■ **To-do item**
Exactly as written, return the entries below, minus any pictures.

Records from a collection
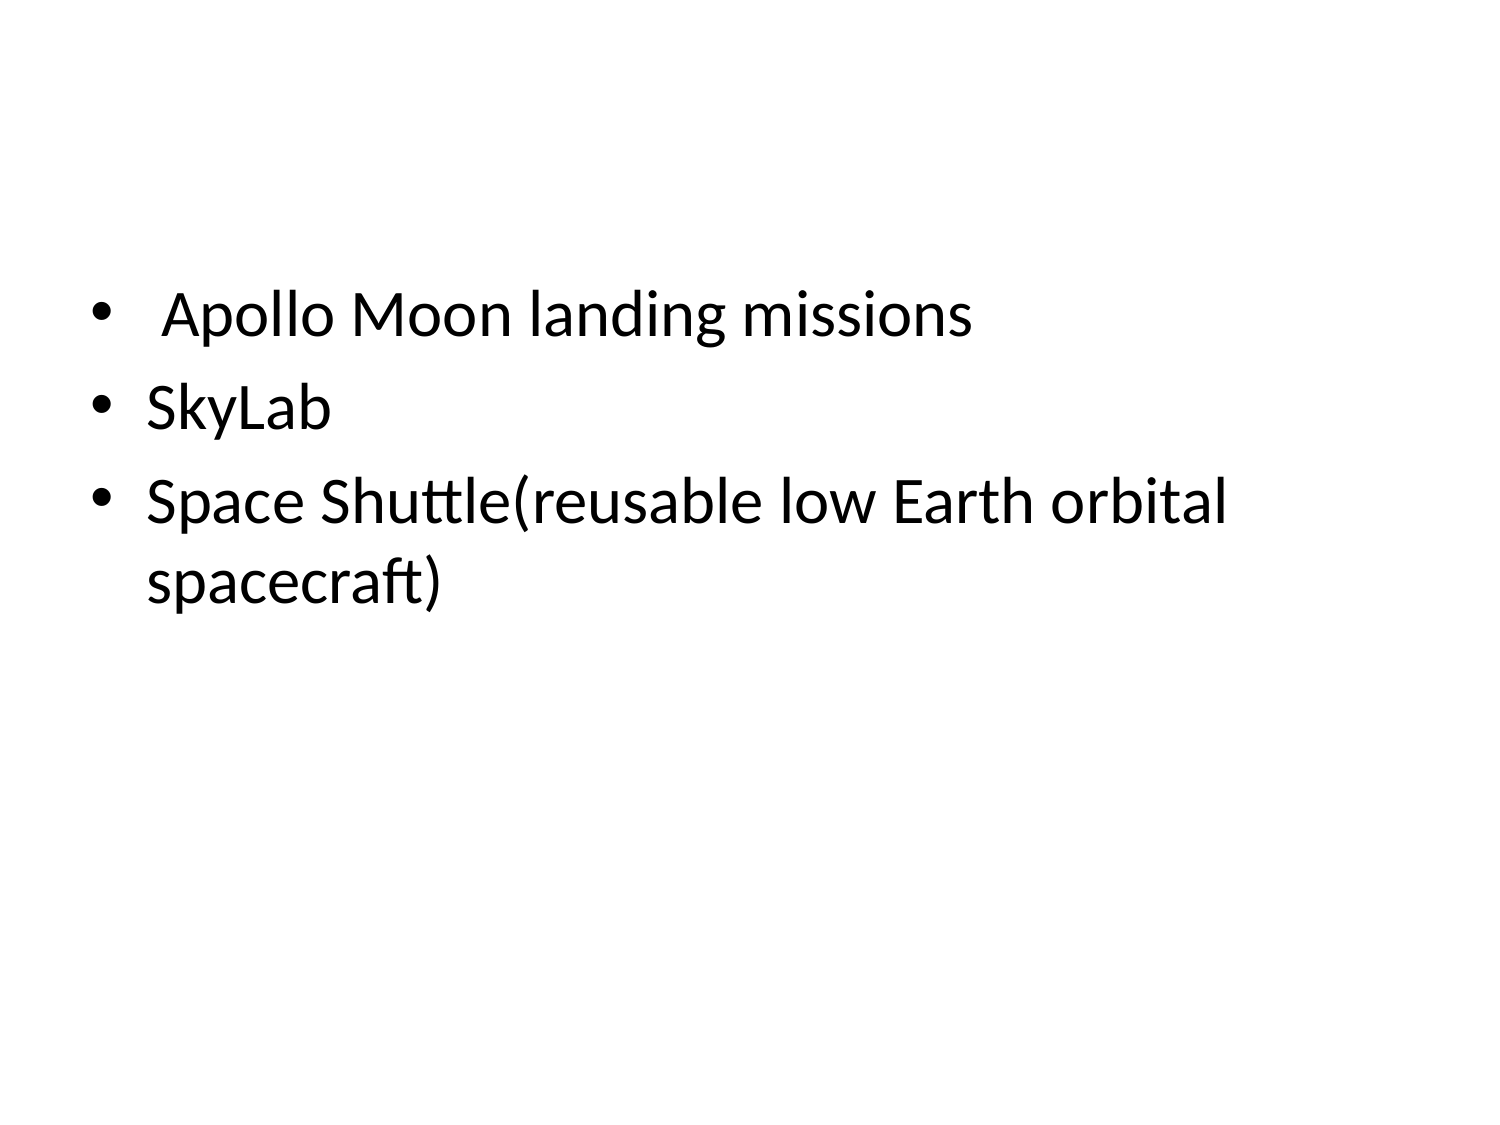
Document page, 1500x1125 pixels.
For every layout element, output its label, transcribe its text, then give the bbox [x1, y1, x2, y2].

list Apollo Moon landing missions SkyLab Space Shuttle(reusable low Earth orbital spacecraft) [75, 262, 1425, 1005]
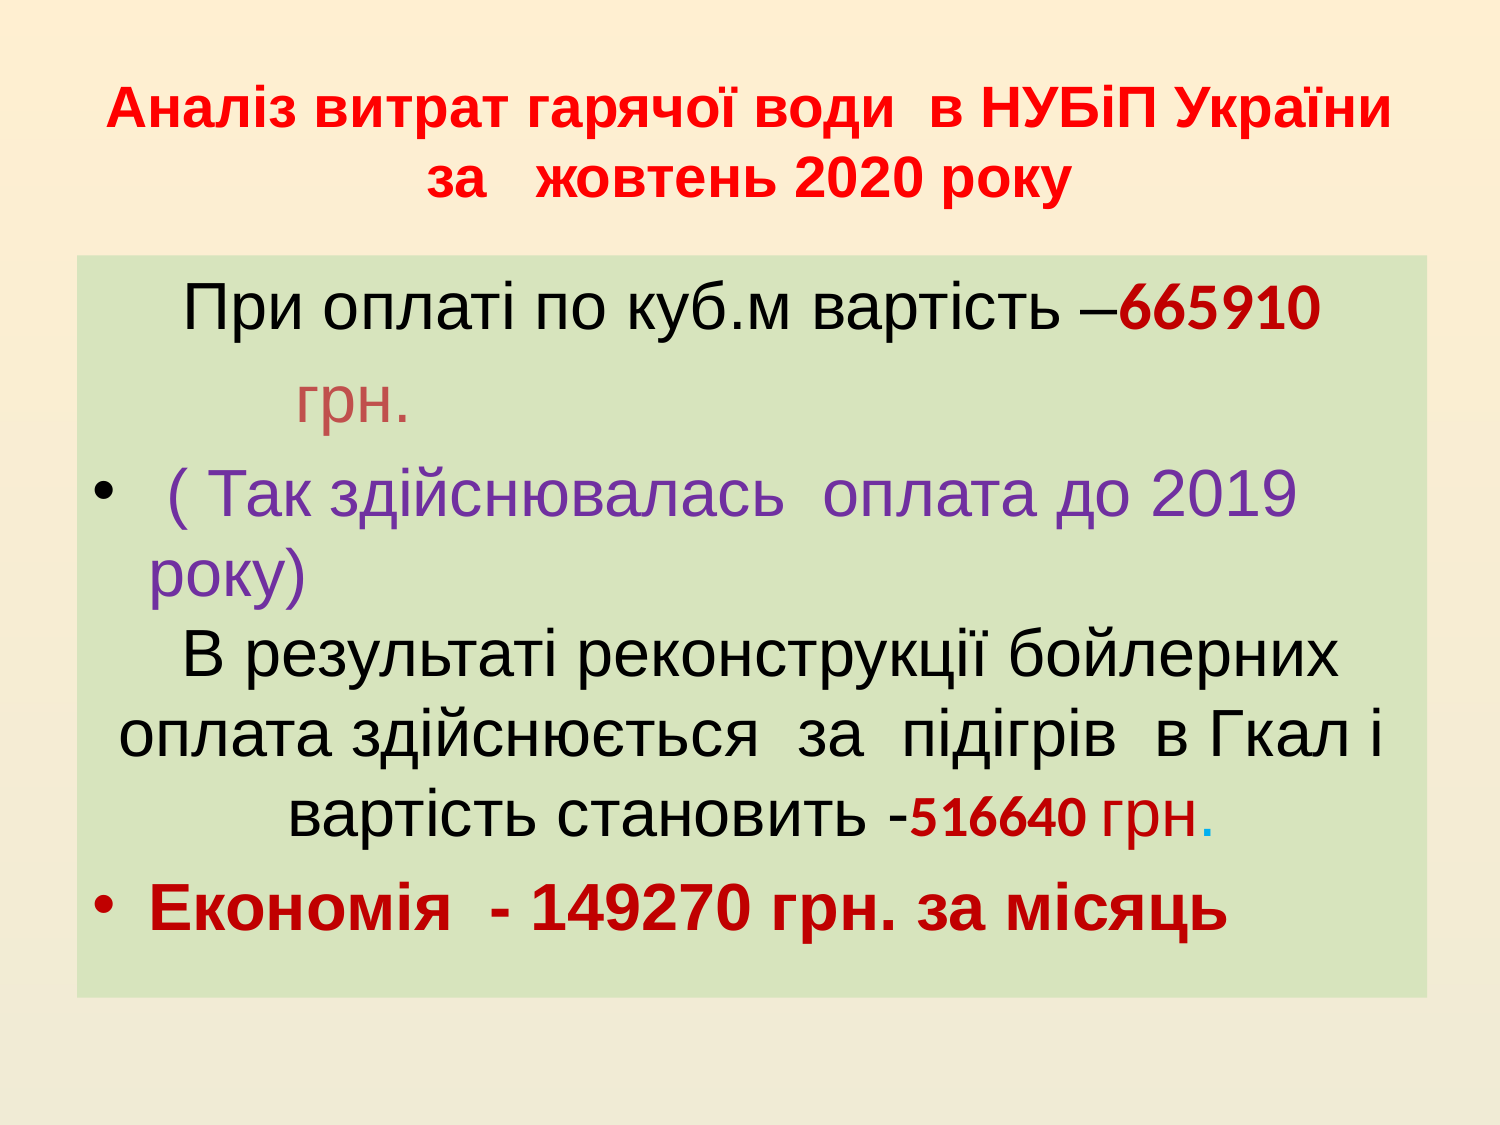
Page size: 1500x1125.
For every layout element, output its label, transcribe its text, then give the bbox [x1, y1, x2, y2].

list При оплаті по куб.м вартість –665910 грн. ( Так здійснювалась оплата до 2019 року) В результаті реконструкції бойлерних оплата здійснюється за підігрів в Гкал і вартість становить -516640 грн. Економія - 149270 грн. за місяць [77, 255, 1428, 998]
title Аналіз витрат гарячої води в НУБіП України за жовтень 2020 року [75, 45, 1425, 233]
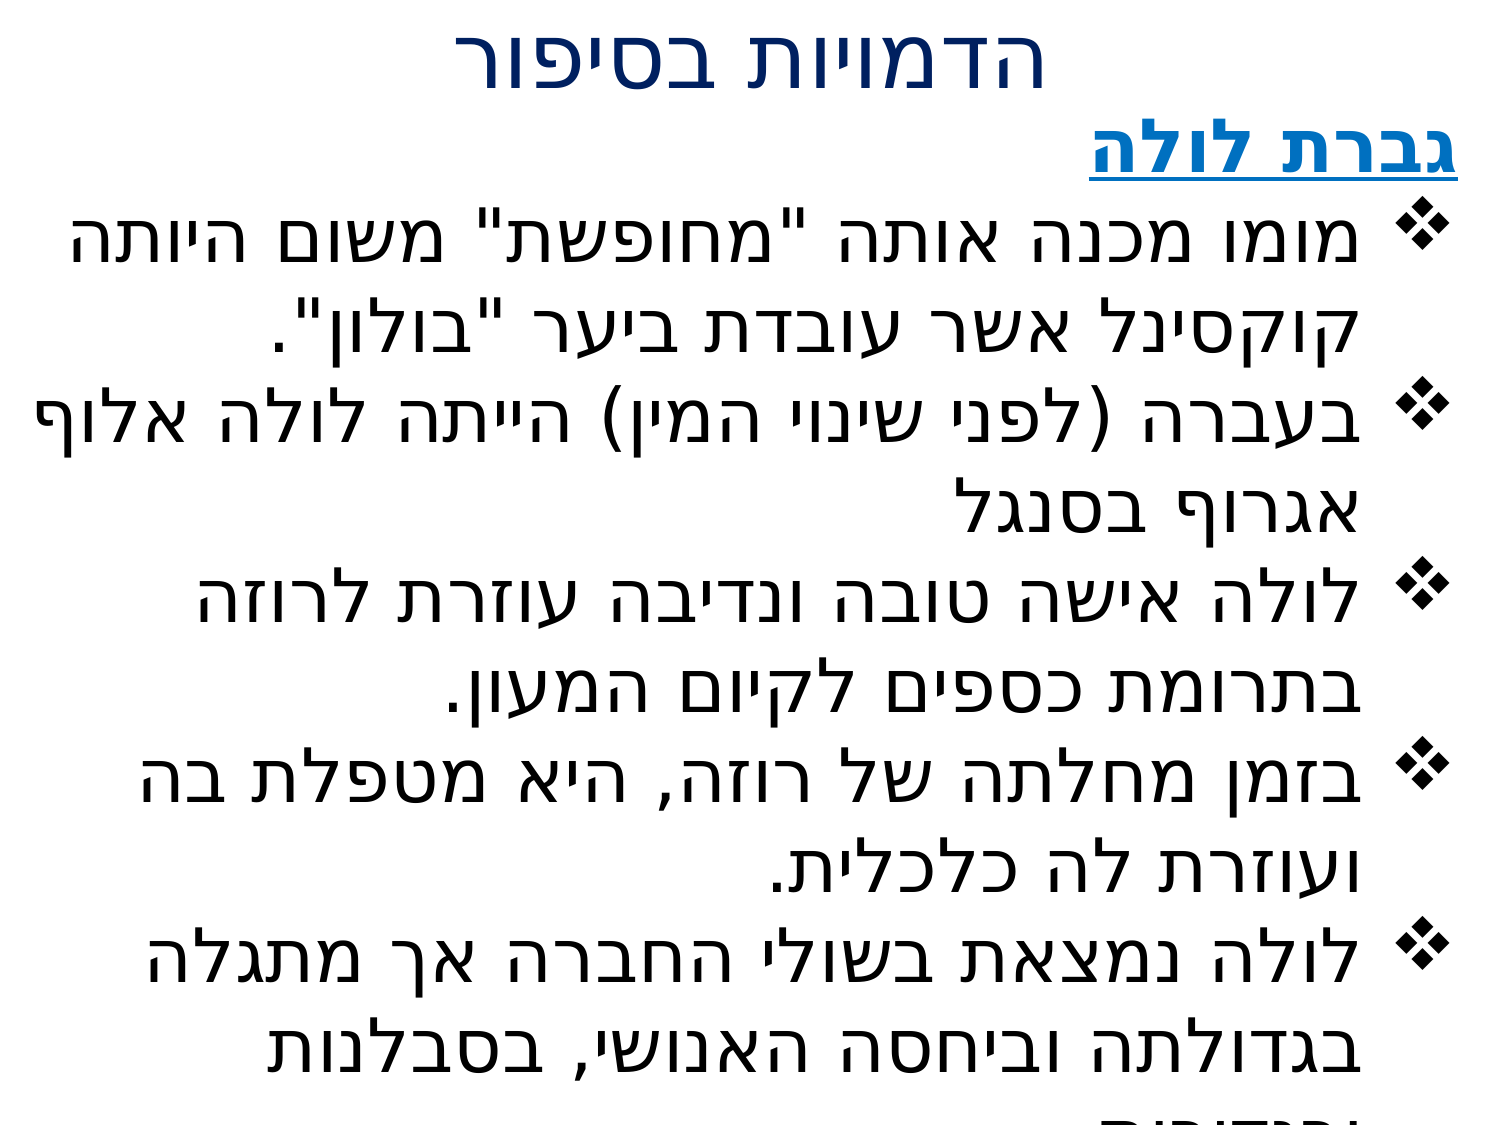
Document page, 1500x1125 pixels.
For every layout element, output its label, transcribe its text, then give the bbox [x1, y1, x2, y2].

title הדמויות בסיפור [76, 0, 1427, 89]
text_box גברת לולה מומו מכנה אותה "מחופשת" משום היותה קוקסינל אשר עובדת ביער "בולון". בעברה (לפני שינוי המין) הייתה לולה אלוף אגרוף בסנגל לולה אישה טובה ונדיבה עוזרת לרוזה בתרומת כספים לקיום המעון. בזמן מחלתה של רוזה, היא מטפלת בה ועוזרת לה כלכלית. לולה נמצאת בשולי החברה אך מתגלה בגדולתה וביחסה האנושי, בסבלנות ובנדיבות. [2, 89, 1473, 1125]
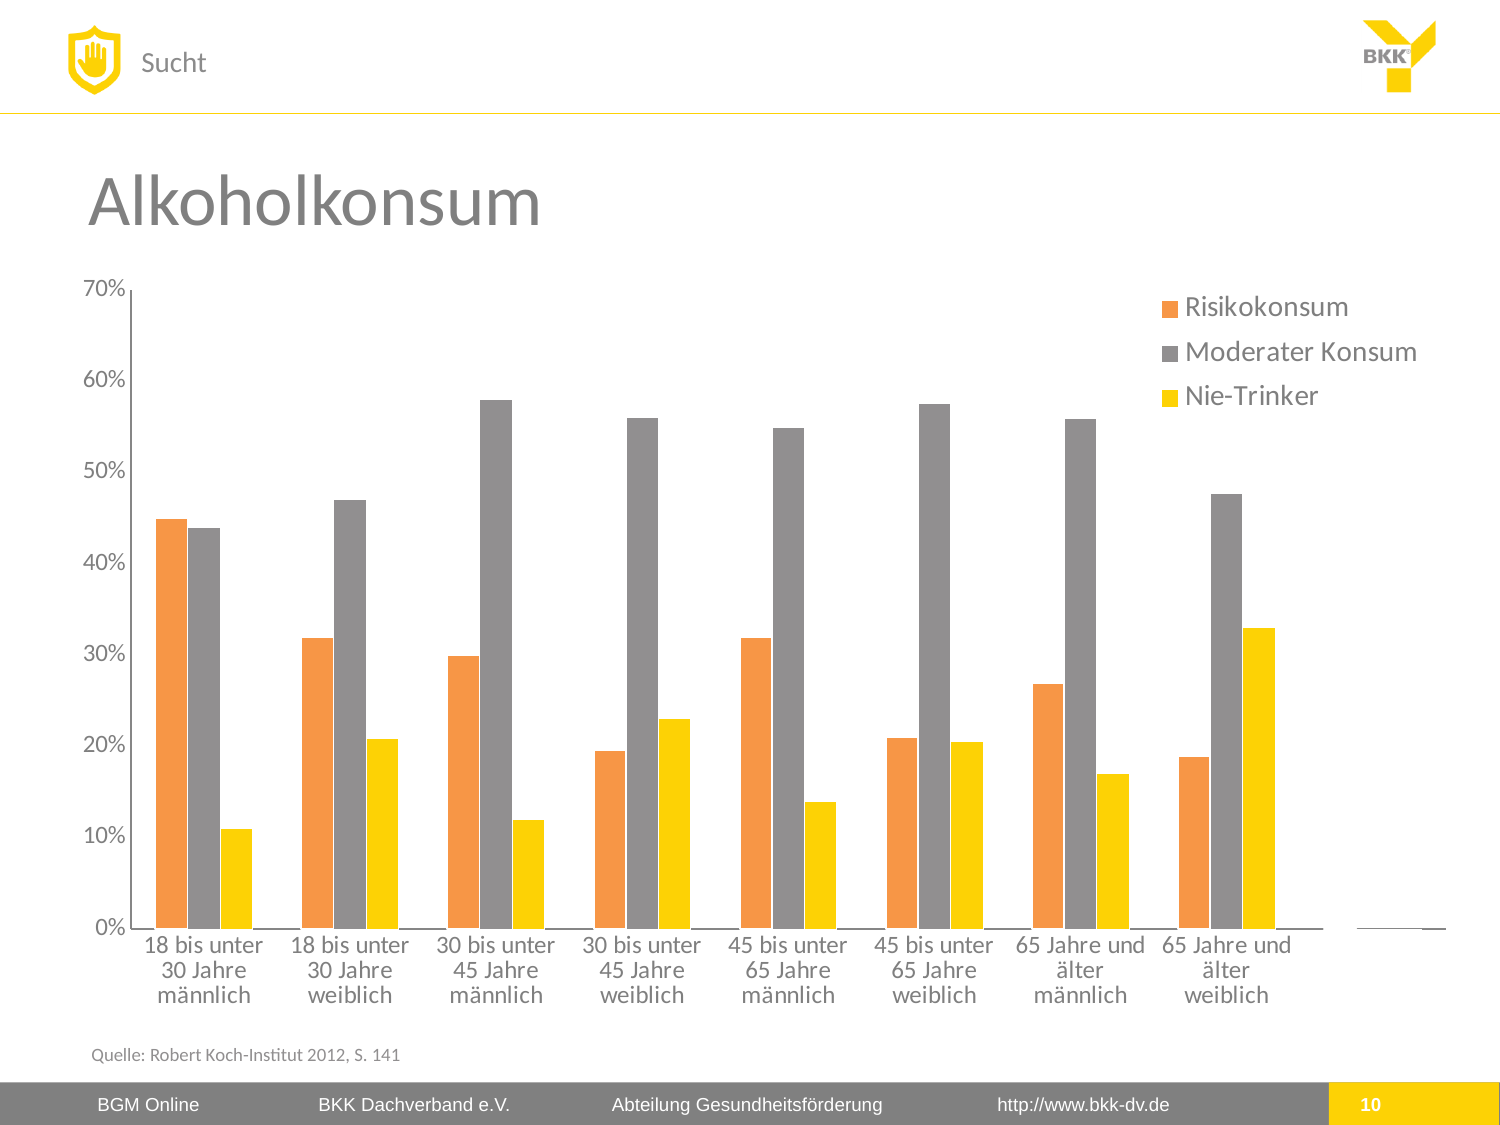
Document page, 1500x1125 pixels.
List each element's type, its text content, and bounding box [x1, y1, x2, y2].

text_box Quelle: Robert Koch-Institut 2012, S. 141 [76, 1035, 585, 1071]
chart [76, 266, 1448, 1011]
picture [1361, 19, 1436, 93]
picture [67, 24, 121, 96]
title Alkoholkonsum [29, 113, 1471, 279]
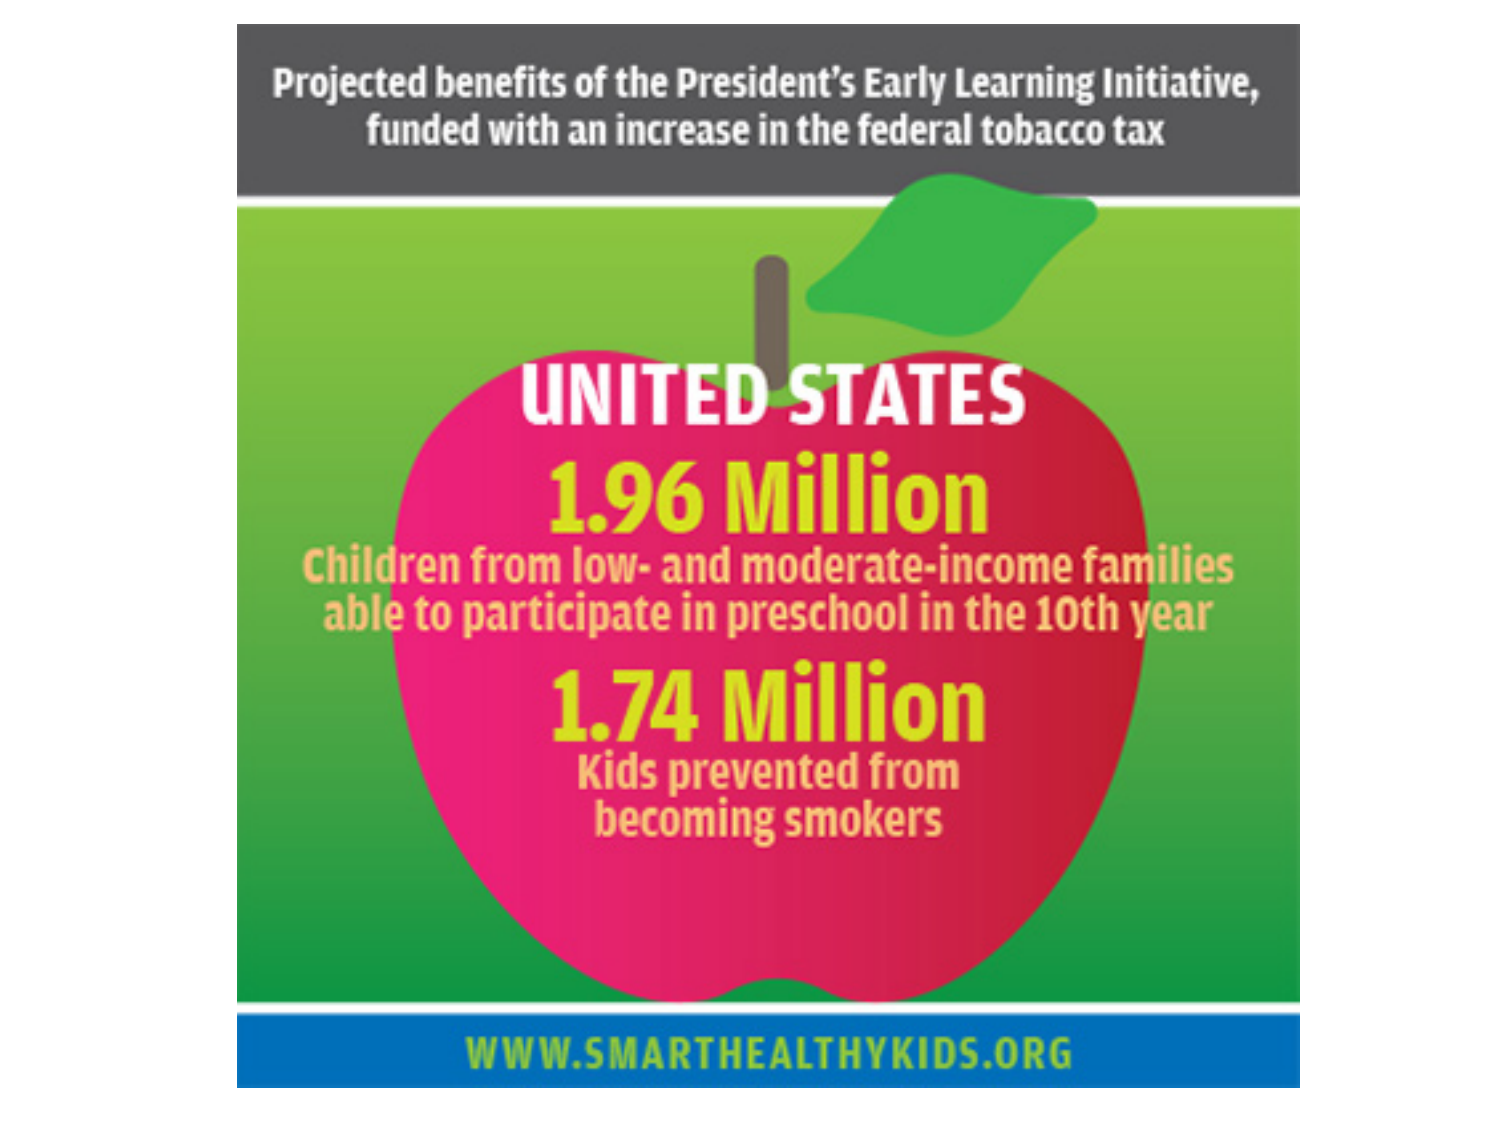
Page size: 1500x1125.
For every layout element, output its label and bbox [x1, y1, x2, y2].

■ **Exercise result**
Document page, 1500x1125 pixels.
For every layout element, output its label, transcribe its text, then give the bbox [x1, y1, x2, y2].

list Apollo Moon landing missions SkyLab Space Shuttle(reusable low Earth orbital spacecraft) [75, 262, 1425, 1005]
Page size: 1500x1125.
For every layout element, output its label, transcribe its text, then give the bbox [x1, y1, x2, y2].

list При оплаті по куб.м вартість –665910 грн. ( Так здійснювалась оплата до 2019 року) В результаті реконструкції бойлерних оплата здійснюється за підігрів в Гкал і вартість становить -516640 грн. Економія - 149270 грн. за місяць [77, 255, 1428, 998]
title Аналіз витрат гарячої води в НУБіП України за жовтень 2020 року [75, 45, 1425, 233]
Document page, 1500x1125 pixels.
For every layout element, output its label, transcribe its text, then give the bbox [x1, y1, x2, y2].

title הדמויות בסיפור [76, 0, 1427, 89]
text_box גברת לולה מומו מכנה אותה "מחופשת" משום היותה קוקסינל אשר עובדת ביער "בולון". בעברה (לפני שינוי המין) הייתה לולה אלוף אגרוף בסנגל לולה אישה טובה ונדיבה עוזרת לרוזה בתרומת כספים לקיום המעון. בזמן מחלתה של רוזה, היא מטפלת בה ועוזרת לה כלכלית. לולה נמצאת בשולי החברה אך מתגלה בגדולתה וביחסה האנושי, בסבלנות ובנדיבות. [2, 89, 1473, 1125]
Document page, 1500x1125 pixels.
List each element's type, its text content, and bounding box [x1, y1, x2, y2].

text_box Quelle: Robert Koch-Institut 2012, S. 141 [76, 1035, 585, 1071]
chart [76, 266, 1448, 1011]
picture [1361, 19, 1436, 93]
picture [67, 24, 121, 96]
title Alkoholkonsum [29, 113, 1471, 279]
Page size: 1500x1125.
For every layout element, output its label and bbox [x1, y1, x2, y2].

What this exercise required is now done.